Growing up... Making Amends.
>> 24 May 2012
“A wise girl asks but doesn't believe ; kisses but doesn't fall in love ; & leaves before she gets left”
- Marilyn Monroe
I like to pretend everything's alright :;
because when everyone thinks you're fine :;
sometimes you too, forget for a while
that you're not.
In
our life, we meet people. Some we never think about. There are some
that we wonder if they had given us a thought or two. And then there are
the few we wish we never had to think about again.
But we do.
Sometimes,
we have to stop caring; have to turn off all emotions to protect
ourselves from getting hurt... have to stop caring about those people:
sometimes we have to hide it all -- not letting anyone know how we feel
or what we think. We have to put a smile on our face & pretend everything is fine . Even when it’s not...because sometimes that's the only way to save ourselves from breaking our heart.
But
then, that one person comes..A shadow from the past. The other half of
the reason you existed. He does not try to dominate but somehow you feel
that he complicates your life.
They say knowing is better
than wondering ; waking is better than sleeping and the biggest
failure beats the hell out of never trying.

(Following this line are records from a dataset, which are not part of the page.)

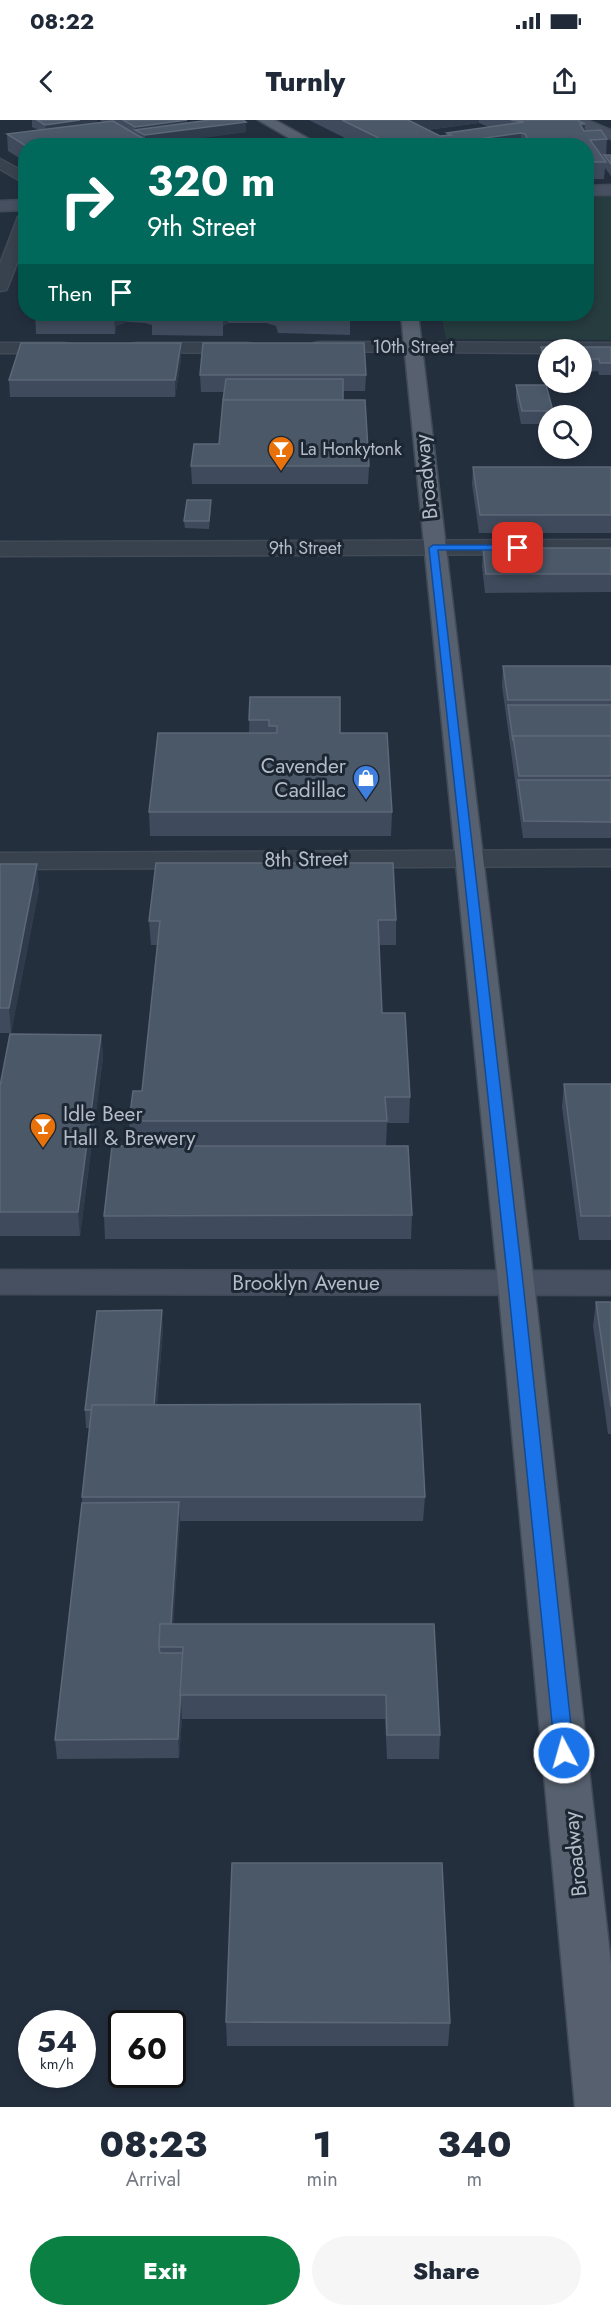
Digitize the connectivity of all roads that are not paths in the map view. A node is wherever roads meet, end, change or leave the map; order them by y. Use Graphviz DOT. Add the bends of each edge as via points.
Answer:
graph roads {
  1 [pos="265,120"];
  2 [pos="575,120"];
  3 [pos="611,135"];
  4 [pos="300,138"];
  5 [pos="0,163"];
  6 [pos="18,175"];
  7 [pos="594,190"];
  8 [pos="611,190"];
  9 [pos="18,205"];
  10 [pos="0,206"];
  11 [pos="18,238"];
  12 [pos="0,286"];
  13 [pos="410,321"];
  14 [pos="413,347"];
  15 [pos="0,348"];
  16 [pos="79,348"];
  17 [pos="125,348"];
  18 [pos="260,348"];
  19 [pos="305,348"];
  20 [pos="611,348"];
  21 [pos="611,547"];
  22 [pos="433,548"];
  23 [pos="0,549"];
  24 [pos="467,858"];
  25 [pos="611,858"];
  26 [pos="0,861"];
  27 [pos="0,1282"];
  28 [pos="516,1283"];
  29 [pos="611,1283"];
  30 [pos="601,2107"];
  1 -- 4 [label="main road"];
  2 -- 3 [label="street"];
  5 -- 6 [label="street"];
  7 -- 8 [label="street"];
  9 -- 10 [label="street"];
  11 -- 12 [label="street"];
  13 -- 14 [label="main road, Broadway"];
  14 -- 19 [label="street, 10th Street"];
  14 -- 20 [label="street, 10th Street"];
  14 -- 22 [label="main road, Broadway"];
  15 -- 16 [label="street"];
  17 -- 18 [label="street"];
  21 -- 22 [label="street, 9th Street"];
  22 -- 23 [label="street, 9th Street"];
  22 -- 24 [label="main road, Broadway"];
  24 -- 25 [label="street, 8th Street"];
  24 -- 26 [label="street, 8th Street"];
  24 -- 28 [label="main road, Broadway"];
  27 -- 28 [label="street, Brooklyn Avenue"];
  28 -- 29 [label="street, Brooklyn Avenue"];
  28 -- 30 [label="main road, Broadway"];
}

Life afterall, is for having fun. You don't want to waste it.
So
you decided to let him in & you trust him & you think maybe,
just maybe, everything you’ve ever gone through is worth it cause you
found someone on this messed up planet who knows you.
I
keep thinking of how much I love talking to you.. How much you make me
smile. How much similarity we have.. I think about you off and on,
replaying pieces of our conversation; laughing at funny things that you
said or did.. I've memorized your face .. I wonder what will happen the
next time we are together or whether that would be possible again..
You
asked me if I ever hated you.. and i said, i love you much for me to
hate you. As in the movie, what i hated most is the way i don't hate you
at all.
I cherish every moment i had with you.I suppose I'm a
little bit scared. You might not like it that I felt so much attachment
to you.
But I love you.
It's a mystery to
me as much as it is to you. Sometimes reality is the hardest thing to
understand and the thing that takes the longest to realize. But once it
hits us, it will always be there...
In this weird twisted way,its when we realize that reality bites.
But I already learned to deal with reality.
Afterall, at the end of the day, we must either focus on what's tearing us apart or what's holding us together.
And i chose the latter.
So, i won't going to apologize for saying what i feel, that will be like saying
" s o r r y f o r b e i n g r e a l“.
I
love you pa..We can't change the kind of story we have. We can't ask
the world to simplify the relationship that binds us. But we can always
look at life as grown ups.
I wish you well. And i'm giving you my PEACE.